A dynamic functional evolutionary diversification has recently been proposed for the Brachyury genes. The Brachyury proteins are a subfamily of the T-domain transcription factors, which are classified by a highly conserved DNA-binding domain. Brachyury relatives have been found in the diploblastic Cnidarian as well as triploblasts like chordates, protochordates, echinoderms, hemichordates and insects, suggesting that evolutionarily conserved mechanisms are regulated by these factors. However, initial comparisons of the expression and function of Brachyury genes between deuterostomes and protostomes indicate diverse rather than common functions. In deuterostomes, Brachyury seemed to play a critical role in mesoderm development, whereas the protostome Brachyury proteins have been shown to be involved in hindgut development. For instance, in vertebrates, Brachyury is transiently expressed in all nascent mesendodermal cells. As development proceeds, the expression becomes restricted to the notochord and tailbud. In cephalochordates and urochordates, the distinct aspects of mesodermal expression have been divided between two paralogs, one expressed in the posterior mesoderm and the other expressed in the notochord, whereas no expression is detectable in the gut. In echinoderms, Brachyury has only been reported to be expressed in the migrating secondary mesenchyme cells. However, it has recently been shown that the hemichordate Brachyury homolog is not only expressed in the mesoderm but also in the oral and anal region of the gut. Since Brachyury is transiently expressed in vertebrates in the developing hindgut epithelium of the tailbud region, it has been proposed that the expression of Brachyury in the posterior gut reflects its original function in development. Intriguingly, the Hydra Brachyury gene is expressed in the cells of the gut opening. In the light of the findings reported in this paper, it is concluded that the role of byn in the mesoderm of Drosophila is reminiscent of and likely to be homologous to the proposed mesodermal functions of vertebrate Brachyury genes (Kusch, 1999).

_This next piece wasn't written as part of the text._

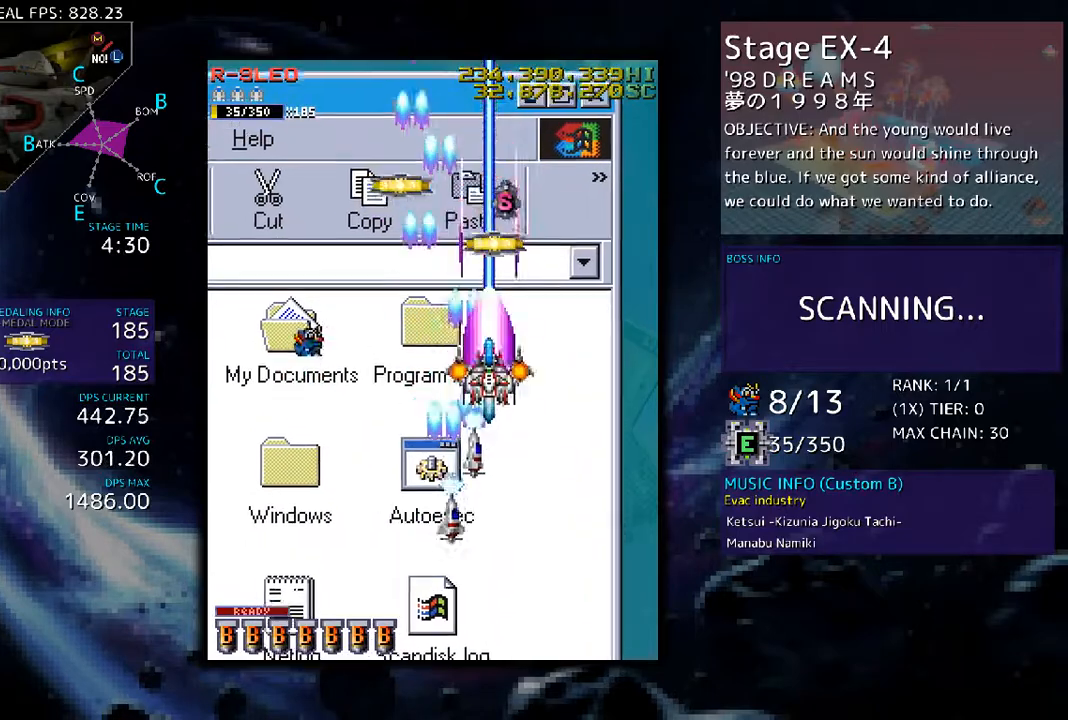
{"buttons": ["DPAD_UP", "DPAD_LEFT"], "events": [[402, "DPAD_LEFT", "down"]]}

The homeodomain transcription factor Orthopedia is involved in development of the Drosophila hindgut

The Drosophila hindgut is commonly used model for studying various aspects of organogenesis like primordium establishment, further specification, patterning, and morphogenesis. During embryonic development of Drosophila, many transcriptional activators are involved in the formation of the hindgut. The transcription factor Orthopedia (Otp), a member of the 57B homeobox gene cluster, is expressed in the hindgut and nervous system of developing Drosophila embryos, but due to the lack of mutants no functional analysis has been conducted yet. This study shows that two different otp transcripts, a hindgut-specific and a nervous system-specific form, are present in the Drosophila embryo. Using an otp antibody, a detailed expression analysis during hindgut development was carried out. otp was not only expressed in the embryonic hindgut, but also in the larval and adult hindgut. To analyse the function of otp, the mutant otp allele otpGT was generated by ends-out gene targeting. In addition, two EMS-induced otp alleles were isolated in a genetic screen for mutants of the 57B region. All three otp alleles showed embryonic lethality with a severe hindgut phenotype. Anal pads were reduced and the large intestine was completely missing. This phenotype is due to apoptosis in the hindgut primordium and the developing hindgut. These data suggest that otp is another important factor for hindgut development of Drosophila. As a downstream factor of byn otp is most likely present only in differentiated hindgut cells during all stages of development rather than in stem cells (Hildebrandt, 2020).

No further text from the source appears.